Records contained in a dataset
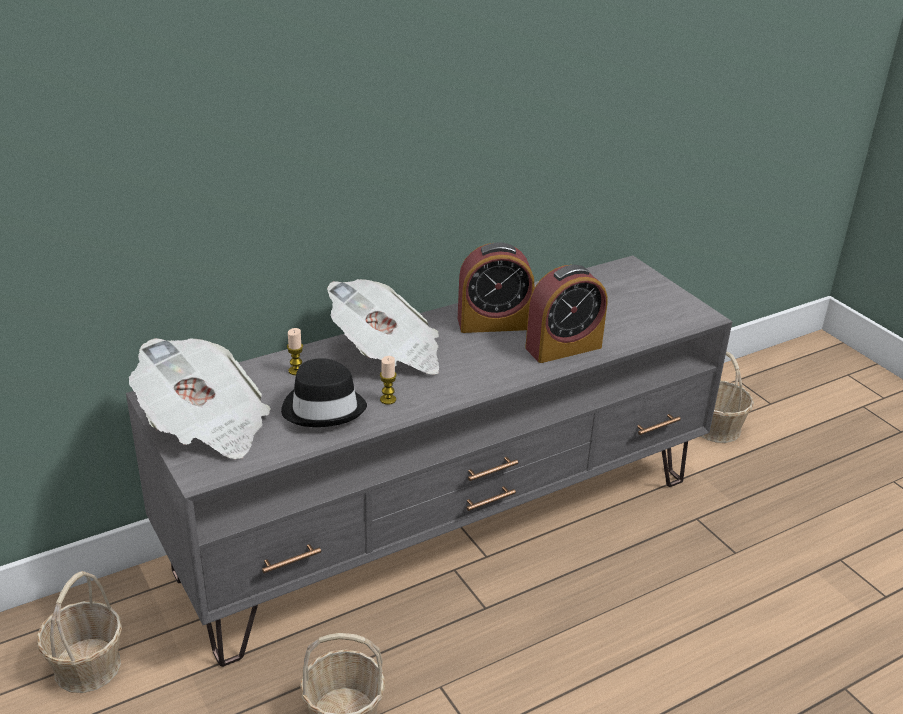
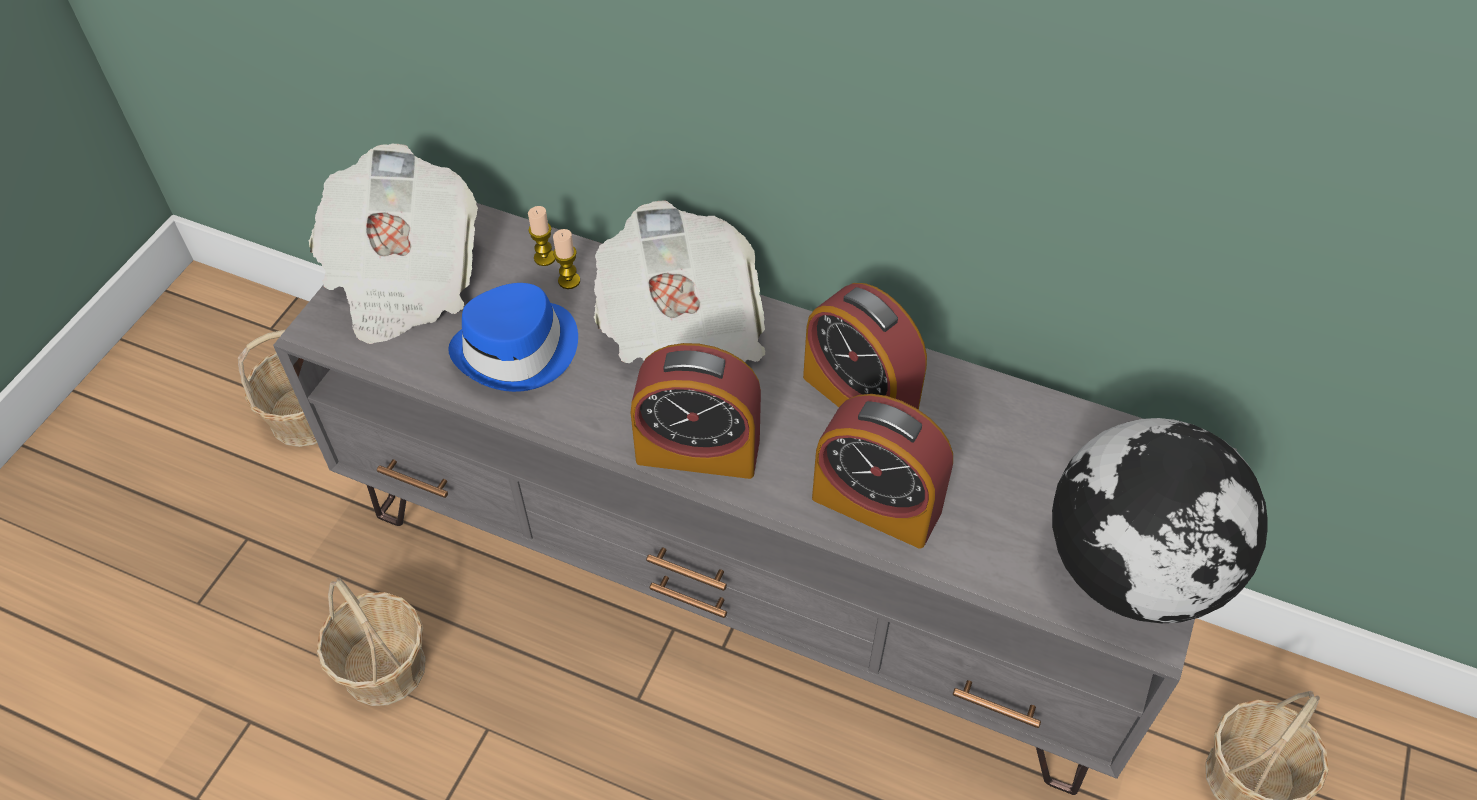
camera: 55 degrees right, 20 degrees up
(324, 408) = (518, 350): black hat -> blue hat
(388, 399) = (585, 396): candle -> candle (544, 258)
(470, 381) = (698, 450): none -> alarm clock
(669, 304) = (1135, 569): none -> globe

### Goal of the exercise
Except for the pictures, print the data above exactly.

### Solution
camera: 55 degrees right, 20 degrees up
(324, 408) = (518, 350): black hat -> blue hat
(388, 399) = (585, 396): candle -> candle (544, 258)
(470, 381) = (698, 450): none -> alarm clock
(669, 304) = (1135, 569): none -> globe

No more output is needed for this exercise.